Richtfest

[909] Richtfest, feierlicher Akt bei der Vollendung eines Gebäudes im Rohbau, knüpft sich gewöhnlich an die Ausrichtung des hölzernen Dachgerüstes (daher das Richten des Hauses genannt), wobei eine Verzierung der höchsten Dachfirste oder Turmspitze mit einer grünen Krone oder einem mit farbigen Bändern geschmückten Bäumchen oder mit Kränzen stattfindet und der Zimmer- oder Mauerpolier, in der Regel der erstere, eine Rede (Kranzrede) zur Weihe des Hauses hält. Zwei Jungfrauen mit Kronen auf dem Haupte stehen ihm, besonders im Bayrischen, zur Seite; dreimal trinkt er nach dreimaligem Segensspruche über das Haus aus einem von jenen gereichten Glas und schleudert es dann hinunter in die Tiefe. Eine festliche Bewirtung aller beim Bau beschäftigten Personen schließt die Zeremonie.

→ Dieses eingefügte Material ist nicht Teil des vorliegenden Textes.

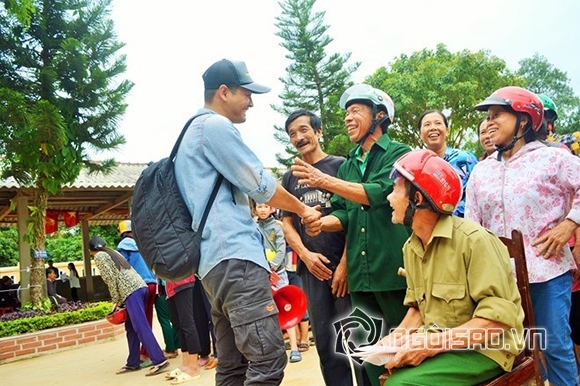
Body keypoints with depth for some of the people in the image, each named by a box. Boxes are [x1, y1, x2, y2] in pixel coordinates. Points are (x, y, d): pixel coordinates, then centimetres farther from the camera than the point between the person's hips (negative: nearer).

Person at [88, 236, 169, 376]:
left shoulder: (99, 256, 5)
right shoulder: (113, 252, 28)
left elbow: (110, 278, -6)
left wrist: (116, 301, 0)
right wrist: (120, 300, 21)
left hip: (131, 291, -9)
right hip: (139, 287, 9)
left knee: (141, 327, -11)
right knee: (131, 327, 14)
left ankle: (159, 360, -15)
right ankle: (133, 363, 19)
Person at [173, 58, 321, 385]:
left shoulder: (194, 132, 26)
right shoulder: (215, 126, -6)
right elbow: (261, 186, -6)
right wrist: (304, 210, 10)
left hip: (218, 259, 11)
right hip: (235, 256, -11)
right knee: (268, 358, -13)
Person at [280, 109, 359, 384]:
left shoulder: (340, 165, 2)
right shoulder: (289, 178, 14)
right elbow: (287, 224, 14)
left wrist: (345, 263, -10)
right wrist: (305, 255, -3)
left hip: (344, 264, -4)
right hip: (312, 267, 4)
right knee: (325, 341, 7)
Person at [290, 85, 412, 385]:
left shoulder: (398, 153, -2)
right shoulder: (347, 165, 17)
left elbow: (380, 193, -18)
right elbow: (344, 215, 14)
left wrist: (325, 181, -21)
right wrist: (322, 222, -9)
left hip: (395, 271, -6)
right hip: (361, 275, 6)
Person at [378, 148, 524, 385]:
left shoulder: (473, 240, -20)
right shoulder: (411, 248, 5)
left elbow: (499, 318, -22)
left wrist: (433, 344, -26)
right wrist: (399, 335, -8)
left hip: (483, 349, -7)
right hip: (436, 345, 7)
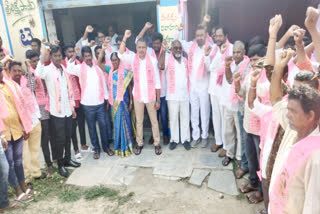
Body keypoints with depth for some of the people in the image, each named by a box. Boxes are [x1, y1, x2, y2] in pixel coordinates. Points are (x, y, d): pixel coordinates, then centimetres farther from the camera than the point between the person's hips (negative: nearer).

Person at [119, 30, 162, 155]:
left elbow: (157, 82, -5)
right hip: (137, 96, 1)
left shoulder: (153, 61, -7)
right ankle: (139, 143, 27)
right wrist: (125, 38, -23)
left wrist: (158, 99, -5)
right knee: (139, 121, 12)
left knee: (154, 121, 9)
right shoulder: (133, 59, -2)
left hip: (151, 96, -1)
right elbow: (121, 55, -21)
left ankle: (157, 143, 22)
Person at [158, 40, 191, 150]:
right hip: (172, 95, -3)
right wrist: (163, 51, -33)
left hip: (185, 94, 4)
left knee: (185, 118, 9)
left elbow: (188, 75, 14)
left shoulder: (185, 60, 10)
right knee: (173, 118, 7)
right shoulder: (167, 59, -5)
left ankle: (185, 139, 21)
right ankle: (174, 139, 20)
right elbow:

Die Sitte ist uralt; es sind altindische Weihereden ähnlicher Bedeutung erhalten. Bei öffentlichen, namentlich kirchlichen Gebäuden werden auch wohl Urkunden, Münzen etc. in den Turmknopf eingeschlossen. Die Sitte erinnert an den Schmuck der Dachfirste oder des Giebels mit schützenden Emblemen: gekreuzten Pferdeköpfen in deutschen und wendischen Ländern, die als seuchenabwehrend galten, dem Donnerbesen (s. d.) in den Vierlanden als Wetterbannung, dem Hahn auf der Wetterfahne als Sinnbild der Wachsamkeit etc. Den Sinn dieser Maßregeln, die Beschützung des Hauses und seiner Bewohner vor Blitz, Feuer-, Seuchen- und andrer Gefahr, faßt der oft in gebundener Rede gehaltene Zimmermannsspruch in kurzer, kerniger Form zu einem Segensspruch für das neue Haus und alle seine Bewohner zusammen. Vgl. »Zimmermannssprüche und Kranzreden« (9. Aufl., Weimar 1895); Rowald, Brauch, Spruch und Lied der Bauleute (2. Aufl., Hannov. 1903) und Geschichte der Grundsteinlegung (Berl. 1904); Baumann, Mit Gunst. Sammlung von Reden etc. (das. 1896).

Quelle:
Meyers Großes Konversations-Lexikon, Band 16. Leipzig 1908, S. 909.